Vor zwei Wochen war Joe Chialo mit der Idee an die Öffentlichkeit gegangen, die Immobilie nach dem Auszug des Lafayette Ende 2024 zu kaufen oder zu mieten, um hier die ZLB-Standorte an der Breiten Straße Mitte und am Halleschen Tor in Kreuzberg zusammenzufassen. Die Bibliothekslandschaft war elektrisiert. Haus­halts­ex­per­t:in­nen begegneten dem Vorschlag angesichts der Kosten von Anfang an mit Skepsis.

Tatsächlich beläuft sich das der Kulturverwaltung unterbreitete Kaufangebot des Eigentümers Tishman Speyer auf 590 Millionen Euro. Das wäre fast das Doppelte dessen, was der Investor selbst Anfang 2022 beim Kauf hingeblättert haben soll. „Das ist komplett unmoralisch, und ich frage mich, ob da ein Investor einfach sein Spielchen spielt“, sagt dann auch Melanie Kühnemann-Grunow.

Koalitionspartner ist mäßig erfreut

Die SPD-Politikerin verweist zudem auf die „brachialen Kürzungen“, die im Haushaltsentwurf 2024/25 für den Kulturbereich vorgesehen sind. Kühnemann-Grunow sagt: „Die Szene steht Kopf. Da muss ich mir sehr genau überlegen, was ich mit dem Kulturetat mache.“ Der Erwerb und Umbau eines Kaufhauses mit geschätzten Gesamtkosten zwischen 700 und 800 Millionen Euro gehöre nicht zwingend dazu.

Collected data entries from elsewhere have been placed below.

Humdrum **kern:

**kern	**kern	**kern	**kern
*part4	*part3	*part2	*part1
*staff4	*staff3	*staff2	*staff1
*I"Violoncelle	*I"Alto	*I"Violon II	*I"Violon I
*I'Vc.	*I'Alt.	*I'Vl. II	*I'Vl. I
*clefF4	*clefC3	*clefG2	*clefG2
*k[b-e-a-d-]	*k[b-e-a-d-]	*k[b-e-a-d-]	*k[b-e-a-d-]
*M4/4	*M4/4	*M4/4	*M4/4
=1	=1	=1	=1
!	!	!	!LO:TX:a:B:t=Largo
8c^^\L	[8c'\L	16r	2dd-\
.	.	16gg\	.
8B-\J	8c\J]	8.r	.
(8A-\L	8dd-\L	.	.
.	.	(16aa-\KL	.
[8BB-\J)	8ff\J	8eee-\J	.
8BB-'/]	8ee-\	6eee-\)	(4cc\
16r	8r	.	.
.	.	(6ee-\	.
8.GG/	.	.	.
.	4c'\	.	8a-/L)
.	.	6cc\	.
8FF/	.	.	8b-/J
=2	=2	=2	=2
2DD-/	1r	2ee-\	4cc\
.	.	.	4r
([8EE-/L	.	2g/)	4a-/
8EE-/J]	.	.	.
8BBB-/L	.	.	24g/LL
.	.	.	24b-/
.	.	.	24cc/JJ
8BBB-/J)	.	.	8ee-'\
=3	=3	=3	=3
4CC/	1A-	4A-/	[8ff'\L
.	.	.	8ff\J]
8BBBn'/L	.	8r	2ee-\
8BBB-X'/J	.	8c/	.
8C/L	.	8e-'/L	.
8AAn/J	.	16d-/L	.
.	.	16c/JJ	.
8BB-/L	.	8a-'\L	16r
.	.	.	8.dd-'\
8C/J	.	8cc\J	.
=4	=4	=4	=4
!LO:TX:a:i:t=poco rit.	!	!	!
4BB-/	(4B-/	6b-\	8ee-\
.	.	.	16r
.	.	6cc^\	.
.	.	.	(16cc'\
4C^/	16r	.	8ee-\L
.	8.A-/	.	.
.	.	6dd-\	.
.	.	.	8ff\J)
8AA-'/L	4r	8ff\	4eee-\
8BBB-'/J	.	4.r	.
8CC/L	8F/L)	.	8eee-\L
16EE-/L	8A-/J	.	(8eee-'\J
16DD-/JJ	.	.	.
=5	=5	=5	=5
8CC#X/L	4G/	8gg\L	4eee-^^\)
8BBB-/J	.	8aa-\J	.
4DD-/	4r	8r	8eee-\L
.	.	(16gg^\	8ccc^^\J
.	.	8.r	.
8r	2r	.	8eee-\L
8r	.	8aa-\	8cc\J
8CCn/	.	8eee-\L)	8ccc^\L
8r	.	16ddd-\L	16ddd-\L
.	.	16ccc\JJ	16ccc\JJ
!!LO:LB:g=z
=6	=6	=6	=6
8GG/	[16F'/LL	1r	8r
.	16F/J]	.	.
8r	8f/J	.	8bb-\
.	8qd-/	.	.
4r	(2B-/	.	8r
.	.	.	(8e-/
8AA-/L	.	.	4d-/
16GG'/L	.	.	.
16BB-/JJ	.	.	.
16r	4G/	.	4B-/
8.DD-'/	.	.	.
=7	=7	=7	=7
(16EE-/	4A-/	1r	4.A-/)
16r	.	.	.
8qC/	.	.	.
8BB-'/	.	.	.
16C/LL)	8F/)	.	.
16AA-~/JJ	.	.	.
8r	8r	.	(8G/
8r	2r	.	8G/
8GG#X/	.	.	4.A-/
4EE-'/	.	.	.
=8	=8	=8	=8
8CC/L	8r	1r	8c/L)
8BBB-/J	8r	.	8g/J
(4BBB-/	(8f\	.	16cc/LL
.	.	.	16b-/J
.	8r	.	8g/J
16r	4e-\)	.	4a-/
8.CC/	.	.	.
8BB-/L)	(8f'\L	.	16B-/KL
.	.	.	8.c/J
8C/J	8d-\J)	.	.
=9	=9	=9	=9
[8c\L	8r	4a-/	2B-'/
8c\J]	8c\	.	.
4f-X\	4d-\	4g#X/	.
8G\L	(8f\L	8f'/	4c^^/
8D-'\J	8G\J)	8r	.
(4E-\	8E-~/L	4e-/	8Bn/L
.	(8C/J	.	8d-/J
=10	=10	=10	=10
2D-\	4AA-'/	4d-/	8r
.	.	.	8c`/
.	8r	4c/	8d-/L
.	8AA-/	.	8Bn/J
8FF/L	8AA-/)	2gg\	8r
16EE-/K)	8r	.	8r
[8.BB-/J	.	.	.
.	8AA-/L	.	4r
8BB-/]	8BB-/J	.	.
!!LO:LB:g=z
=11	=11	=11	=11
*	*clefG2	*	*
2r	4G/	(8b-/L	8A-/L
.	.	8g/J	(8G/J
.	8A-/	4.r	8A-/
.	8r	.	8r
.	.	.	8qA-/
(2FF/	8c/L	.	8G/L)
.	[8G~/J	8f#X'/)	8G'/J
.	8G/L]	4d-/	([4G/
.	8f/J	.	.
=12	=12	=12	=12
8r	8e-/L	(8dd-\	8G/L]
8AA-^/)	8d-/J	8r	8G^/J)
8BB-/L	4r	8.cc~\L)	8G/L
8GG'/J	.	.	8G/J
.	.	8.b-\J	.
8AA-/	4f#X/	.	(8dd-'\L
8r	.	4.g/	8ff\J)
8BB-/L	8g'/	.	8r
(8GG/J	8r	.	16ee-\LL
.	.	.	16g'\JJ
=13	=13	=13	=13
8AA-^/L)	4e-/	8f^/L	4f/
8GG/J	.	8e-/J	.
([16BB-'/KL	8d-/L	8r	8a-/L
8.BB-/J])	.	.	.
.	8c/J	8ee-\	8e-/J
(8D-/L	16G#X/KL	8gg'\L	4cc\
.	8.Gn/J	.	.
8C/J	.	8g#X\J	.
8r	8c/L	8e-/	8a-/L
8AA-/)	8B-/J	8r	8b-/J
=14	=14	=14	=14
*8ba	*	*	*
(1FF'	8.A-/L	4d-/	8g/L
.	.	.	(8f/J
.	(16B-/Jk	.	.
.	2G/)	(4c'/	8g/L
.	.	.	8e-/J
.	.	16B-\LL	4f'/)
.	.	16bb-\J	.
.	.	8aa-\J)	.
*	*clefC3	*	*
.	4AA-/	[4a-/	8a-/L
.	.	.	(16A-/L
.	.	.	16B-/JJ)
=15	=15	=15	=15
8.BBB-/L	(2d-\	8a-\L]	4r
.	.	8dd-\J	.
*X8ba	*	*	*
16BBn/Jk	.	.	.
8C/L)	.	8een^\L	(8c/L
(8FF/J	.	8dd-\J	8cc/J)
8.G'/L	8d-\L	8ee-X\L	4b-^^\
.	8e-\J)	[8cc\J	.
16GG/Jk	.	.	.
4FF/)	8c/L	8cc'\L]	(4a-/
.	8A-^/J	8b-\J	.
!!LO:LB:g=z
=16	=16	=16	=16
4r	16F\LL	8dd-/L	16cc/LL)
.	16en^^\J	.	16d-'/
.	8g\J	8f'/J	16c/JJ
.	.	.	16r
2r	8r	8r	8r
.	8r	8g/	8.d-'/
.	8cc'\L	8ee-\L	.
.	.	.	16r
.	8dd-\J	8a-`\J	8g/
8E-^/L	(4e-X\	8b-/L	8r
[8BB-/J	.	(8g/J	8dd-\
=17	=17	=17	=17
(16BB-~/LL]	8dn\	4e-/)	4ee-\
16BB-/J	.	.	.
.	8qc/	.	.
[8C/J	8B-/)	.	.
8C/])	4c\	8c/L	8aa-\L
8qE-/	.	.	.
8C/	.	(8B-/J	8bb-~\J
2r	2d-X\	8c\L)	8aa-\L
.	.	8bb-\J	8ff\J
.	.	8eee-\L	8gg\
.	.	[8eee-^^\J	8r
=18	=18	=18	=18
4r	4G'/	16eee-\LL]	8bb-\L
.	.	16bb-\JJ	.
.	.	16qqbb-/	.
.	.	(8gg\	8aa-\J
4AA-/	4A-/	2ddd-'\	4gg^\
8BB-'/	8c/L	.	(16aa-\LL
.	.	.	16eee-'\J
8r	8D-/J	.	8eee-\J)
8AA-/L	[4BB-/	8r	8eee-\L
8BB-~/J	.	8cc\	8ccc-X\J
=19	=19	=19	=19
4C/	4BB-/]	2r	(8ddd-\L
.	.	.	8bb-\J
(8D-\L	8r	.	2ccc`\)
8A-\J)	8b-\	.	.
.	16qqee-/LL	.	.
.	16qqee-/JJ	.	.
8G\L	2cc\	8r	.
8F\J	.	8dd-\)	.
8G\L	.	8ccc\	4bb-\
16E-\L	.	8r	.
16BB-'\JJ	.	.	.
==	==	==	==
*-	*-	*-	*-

Bei der CDU ist man mäßig erfreut über das plötzliche Nein der SPD. „Wir brauchen doch erst mal die Fakten und Details, da hätte ich mich gefreut, wenn die SPD das abgewartet hätte“, sagt der CDU-Abgeordnete Robbin Juhnke. Der kulturpolitische Sprecher widerspricht bei der Gelegenheit Gerüchten, denen zufolge Joe Chialo auch in der CDU-Fraktion allein auf weiter Flur stehe mit seinem Vorstoß: „Dem ist nicht so“, sagt er der taz.

Kritik an den So­zi­al­de­mo­kra­t:in­nen kommt auch von den oppositionellen Grünen. Dass die SPD der Umzugsidee „eine Absage erteilt, bevor die überhaupt final geprüft und die Gespräche mit dem Eigentümer abgeschlossen werden konnten, ist falsch und fahrlässig“, sagt Ex-Finanzsenator Daniel Wesener, inzwischen Fraktionssprecher für Kulturfinanzierung.

Der Grünen-Politiker befürchtet letztlich vor allem, dass Schwarz-Rot nicht nur die Lafayette-Idee, sondern nebenbei auch gleich den eigentlich mal geplanten, inzwischen mindestens ebenso teuren ZLB-Neubau am Blücherplatz in Kreuzberg ein für alle Mal zu Grabe tragen will.

Alles Quatsch, sagt SPD-Politikerin Kühnemann-Grunow. „Ich zumindest will den ZLB-Neubau nicht beerdigen.“ Nichtsdestoweniger wirbt sie dafür, auch andere Immobilien für einen neuen ZLB-Superstandort ins Auge zu fassen, etwa das ICC. Dass sich, wie die Grünen monieren, der auch „Panzerkreuzer Charlottenburg“ genannte Riesenbau „baulich wie bibliotheksfachlich als völlig ungeeignet erwiesen“ habe, lässt Kühnemann-Grunow nicht gelten: „Das ICC würde total gut passen.“

Unterdessen hat man bei der ZLB selbst die Hoffnung auf einen Umzug in die Friedrichstraße noch nicht aufgegeben und sammelt jetzt Unterschriften für die Idee des Kultursenators. ZLB-Generaldirektor Volker Heller bleibt dabei: Der Kauf des Quartiers 207 sei nun mal eine „Jahrhundertchance“, die sich Berlin nicht entgehen lassen sollte.